EXTRACTED RECORDS
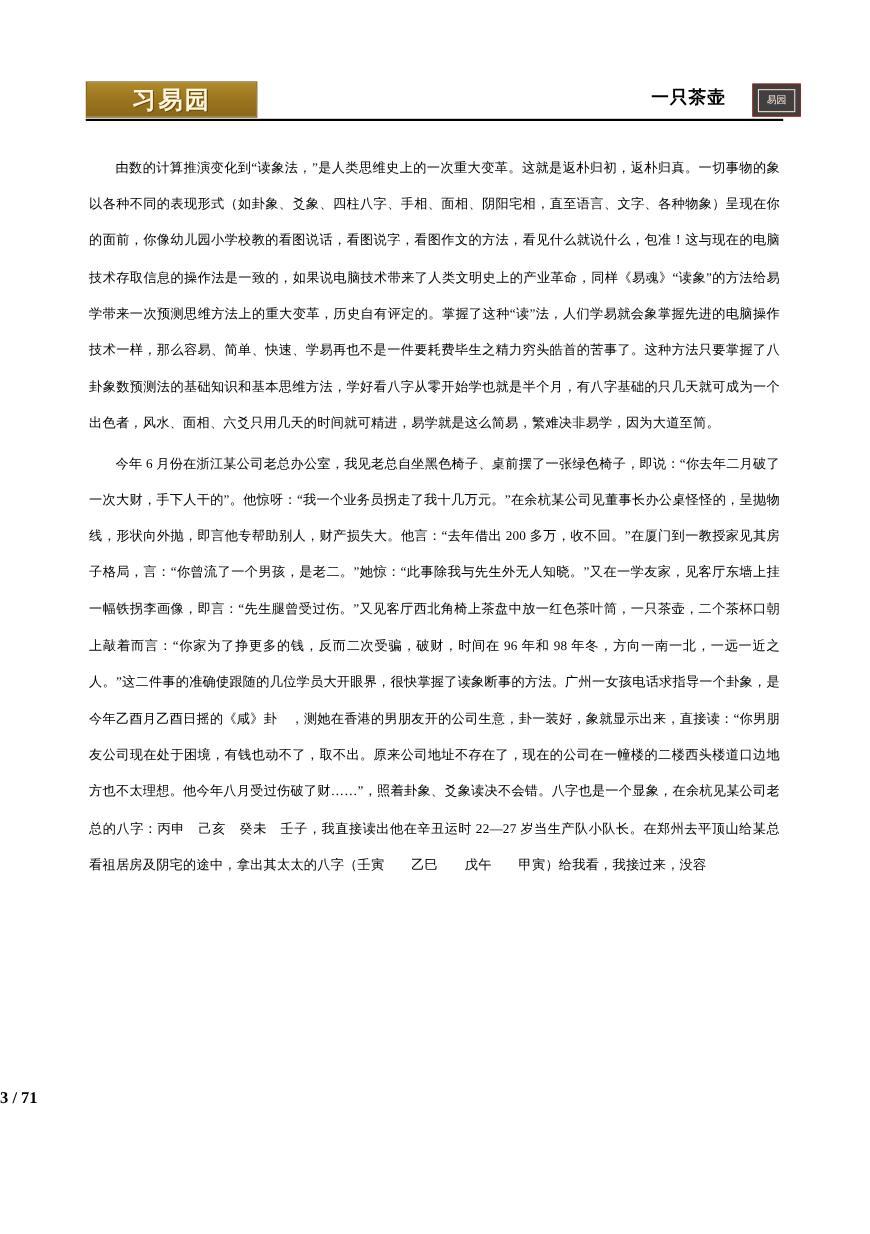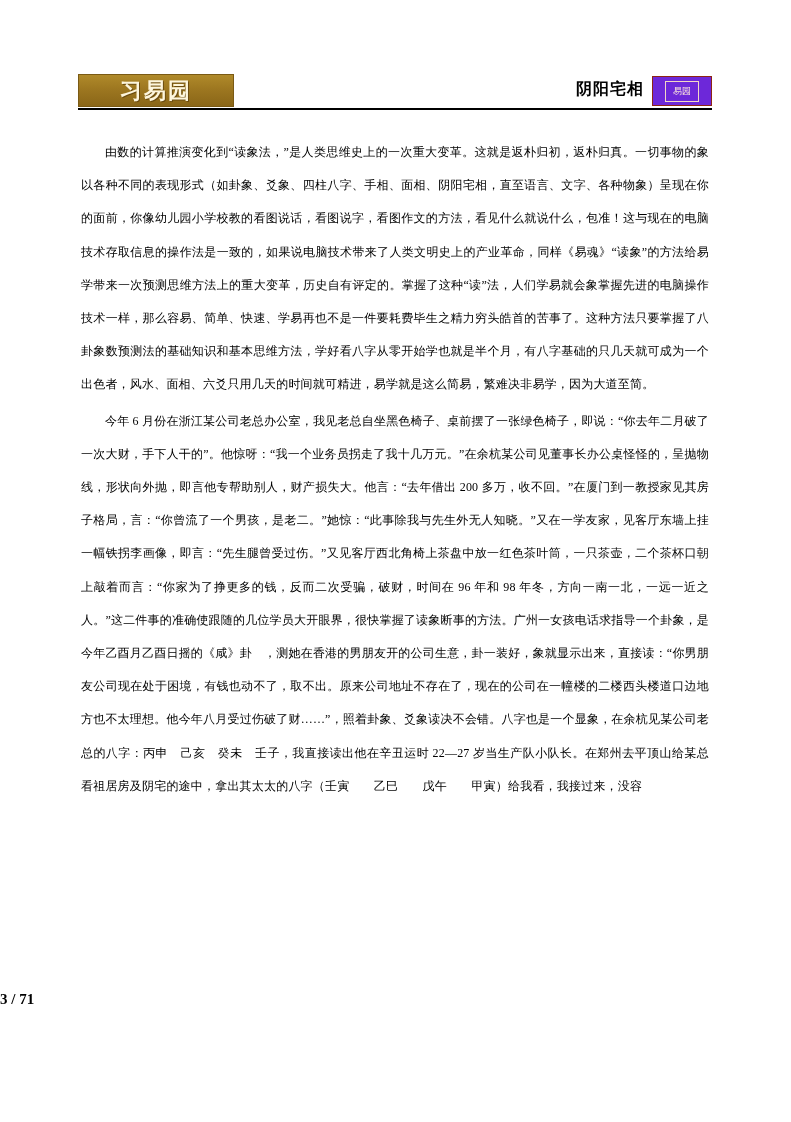--- a/index.html
+++ b/index.html
@@ -23,20 +23,21 @@
     height: 1122px;
   }
 
   
   .header {
     position: absolute;
     left: 78px;
     top: 74px;
     width: 634px;
     height: 36px;
+    padding-left: 16px;
   }
   .header-rule {
     position: absolute;
     left: 0;
     top: 34px;
     width: 634px;
     height: 2px;
     background: #000000;
   }
   .logo {
@@ -70,23 +71,23 @@
     font-weight: bold;
     font-size: 16px;
     letter-spacing: 1px;
     color: #000000;
     white-space: nowrap;
   }
   .header-seal {
     position: absolute;
     right: 0;
     top: 2px;
-    width: 60px;
+    width: 44px;
     height: 30px;
-    background: #6d28d9;
+    background: #404040;
     border: 1px solid #8d2414;
     box-sizing: border-box;
     display: flex;
     align-items: center;
     justify-content: center;
   }
   .header-seal-inner {
     width: 34px;
     height: 21px;
     border: 1px solid #f3d7c6;
@@ -139,21 +140,21 @@
 </style>
 </head>
 <body>
 
 <div class="page">
 
   <div class="header">
     <div class="logo">
       <span class="logo-text">习易园</span>
     </div>
-    <div class="header-title">阴阳宅相</div>
+    <div class="header-title">一只茶壶</div>
     <div class="header-seal">
       <div class="header-seal-inner">易园</div>
     </div>
     <div class="header-rule"></div>
   </div>
 
   <div class="content">
     <p class="para">由数的计算推演变化到“读象法，”是人类思维史上的一次重大变革。这就是返朴归初，返朴归真。一切事物的象以各种不同的表现形式（如卦象、爻象、四柱八字、手相、面相、阴阳宅相，直至语言、文字、各种物象）呈现在你的面前，你像幼儿园小学校教的看图说话，看图说字，看图作文的方法，看见什么就说什么，包准！这与现在的电脑技术存取信息的操作法是一致的，如果说电脑技术带来了人类文明史上的产业革命，同样《易魂》“读象”的方法给易学带来一次预测思维方法上的重大变革，历史自有评定的。掌握了这种“读”法，人们学易就会象掌握先进的电脑操作技术一样，那么容易、简单、快速、学易再也不是一件要耗费毕生之精力穷头皓首的苦事了。这种方法只要掌握了八卦象数预测法的基础知识和基本思维方法，学好看八字从零开始学也就是半个月，有八字基础的只几天就可成为一个出色者，风水、面相、六爻只用几天的时间就可精进，易学就是这么简易，繁难决非易学，因为大道至简。</p>
     <p class="para">今年 6 月份在浙江某公司老总办公室，我见老总自坐黑色椅子、桌前摆了一张绿色椅子，即说：“你去年二月破了一次大财，手下人干的”。他惊呀：“我一个业务员拐走了我十几万元。”在余杭某公司见董事长办公桌怪怪的，呈抛物线，形状向外抛，即言他专帮助别人，财产损失大。他言：“去年借出 200 多万，收不回。”在厦门到一教授家见其房子格局，言：“你曾流了一个男孩，是老二。”她惊：“此事除我与先生外无人知晓。”又在一学友家，见客厅东墙上挂一幅铁拐李画像，即言：“先生腿曾受过伤。”又见客厅西北角椅上茶盘中放一红色茶叶筒，一只茶壶，二个茶杯口朝上敲着而言：“你家为了挣更多的钱，反而二次受骗，破财，时间在 96 年和 98 年冬，方向一南一北，一远一近之人。”这二件事的准确使跟随的几位学员大开眼界，很快掌握了读象断事的方法。广州一女孩电话求指导一个卦象，是今年乙酉月乙酉日摇的《咸》卦　，测她在香港的男朋友开的公司生意，卦一装好，象就显示出来，直接读：“你男朋友公司现在处于困境，有钱也动不了，取不出。原来公司地址不存在了，现在的公司在一幢楼的二楼西头楼道口边地方也不太理想。他今年八月受过伤破了财……”，照着卦象、爻象读决不会错。八字也是一个显象，在余杭见某公司老总的八字：丙申　己亥　癸未　壬子，我直接读出他在辛丑运时 22—27 岁当生产队小队长。在郑州去平顶山给某总看祖居房及阴宅的途中，拿出其太太的八字（壬寅　　乙巳　　戊午　　甲寅）给我看，我接过来，没容</p>
   </div>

PROBLEM
If the word "rule" appears in a line above, copy that line.

ANSWER TO THE PROBLEM
   .header-rule {
     <div class="header-rule"></div>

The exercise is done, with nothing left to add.